But if I look into my heart, my soul, my critical self, my pockets, and my little gray cells, without the dramatic math of nine million possibilities vs. nine possibilities, if I look at my actual experience, oh   my    god.

It is so.

It is so!


When I think of nine million channels of the Internet, surely even a single percent of that, taking the single best out of every hundred, must be excellent. But how about a single percent of that single percent! That's 900 channels of the most rarefied, scintillating, distilled to perfection content on planet earth......


.....which I just squandered two hours of my life on.



I could have been writing this.

"Is it better than nine million other things?" You might ask.


It's not a competition. A person can only do one thing at a time.

And then they feel what they feel.










Tuesday, April 23, 2024

The scale of things






In our world of so many billions of people, it is easy to misjudge the scale of things. 

I merely work at a modestly busy, near urban library of a vaguely largish American Urban area (the hundredth largest in the world actually- higher than I thought!). But people still regularly misjudge the scale of their interaction with us. Just minutes ago a man bypassed our efficient and easy to use automated return slot, and large check in machine, through which our team of people processes many many thousands of transactions of a great variety every day, all to come to manually hand me a book return at the front desk at the library. 

"I couldn't renew this." He said. "So someone is waiting for it and I wanted to get it right to them."

!


"Oh no!" I cried. "I will call them immediately! Thank you so much! This will be our highest priority! Can you just do me one favor?"

"What's that?" The patron asks suspiciously.

"Will you hang this "Library Closed" sign on our front doors so that we can focus all our attention on getting this book over to the person waiting for it?" 

Then I pull our fire alarm.


Actually, I don't do any of that. One reason is that I simply try not to be a sarcastic asshole. But more importantly, to our discussion here today, I don't do that because, statistically speaking, three institutions will have already been an asshole to that guy already today.

In the scale of things four is just too many.











Thursday, October 26, 2023

My birthday rights

 







Because it is my birthday tomorrow I have been thinking...

In the past on my birthday I have focused mainly on myself, and on what special things might come my way because it is my birthday. But I have grown older and wiser, more magnanimous, and now I think:

What about all the other people who have the same birthday as me?

There are over 21 million of them!

I wish them all the joy in the world!

Still, 21 million is a lot of people. It is so many that one could populate one of the largest cities in the world with just the people born on my birthday. The birthday city! One could extinguish the local supplies of cake and candles there overnight! Drivers' License Bureaus would be overwhelmed. Halloween in the City of Birthday would be buried in scraps of discarded wrapping paper.  Greeting card stores would burst on the scene in mid-October, make small fortunes, and go bankrupt before Thanksgiving.

I mean, if we even had Thanksgiving there. This would be a very international city with every kind of person from every kind of place and culture. But best of all, on October 27th, one could walk around the streets of this strange new city and instead of saying "Hi." or "Good day.", one could simply say...


"Happy Birthday!"


And one would almost invariably be right.


"Wait, why "almost" right?" The reader asks.


If I had to live in the City of October 27, I would have smuggled in my wife.


I can do that. It's my birthday.





 

Tuesday, April 4, 2023

The better my blog posts get...

## Material shown
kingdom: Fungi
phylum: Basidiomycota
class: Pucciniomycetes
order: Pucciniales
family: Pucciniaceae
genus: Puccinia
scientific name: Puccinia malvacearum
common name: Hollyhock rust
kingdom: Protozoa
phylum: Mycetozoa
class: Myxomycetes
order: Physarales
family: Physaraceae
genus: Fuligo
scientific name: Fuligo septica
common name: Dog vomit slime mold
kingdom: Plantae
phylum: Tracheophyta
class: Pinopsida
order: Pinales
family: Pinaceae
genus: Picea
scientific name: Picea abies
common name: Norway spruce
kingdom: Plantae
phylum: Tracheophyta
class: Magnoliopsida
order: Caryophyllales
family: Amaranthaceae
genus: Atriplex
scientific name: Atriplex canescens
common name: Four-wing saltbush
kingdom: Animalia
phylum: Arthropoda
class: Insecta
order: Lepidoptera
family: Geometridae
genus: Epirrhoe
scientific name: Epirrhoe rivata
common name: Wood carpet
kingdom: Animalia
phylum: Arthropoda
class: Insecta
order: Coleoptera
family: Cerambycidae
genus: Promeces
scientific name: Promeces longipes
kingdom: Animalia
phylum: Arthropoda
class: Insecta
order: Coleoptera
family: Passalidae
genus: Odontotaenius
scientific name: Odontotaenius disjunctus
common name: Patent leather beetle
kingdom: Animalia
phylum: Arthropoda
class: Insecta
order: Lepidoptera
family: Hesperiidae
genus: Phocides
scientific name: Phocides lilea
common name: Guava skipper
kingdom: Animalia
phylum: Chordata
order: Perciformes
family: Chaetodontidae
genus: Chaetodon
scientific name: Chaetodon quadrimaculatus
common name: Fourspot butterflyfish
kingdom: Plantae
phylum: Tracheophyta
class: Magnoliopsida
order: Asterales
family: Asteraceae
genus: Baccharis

## Work required
Answer these questions about the blog excerpt.
1. How many hours does the writer say were squandered?
2. Why did the man at the library bring his book to the front desk?
3. How many people does the writer say share their birthday?
Answer using only the blog excerpt, not the records.

## Answer space
1. Two hours.
2. He couldn't renew it, so someone was waiting for it, and he wanted to get it right to them.
3. Over 21 million.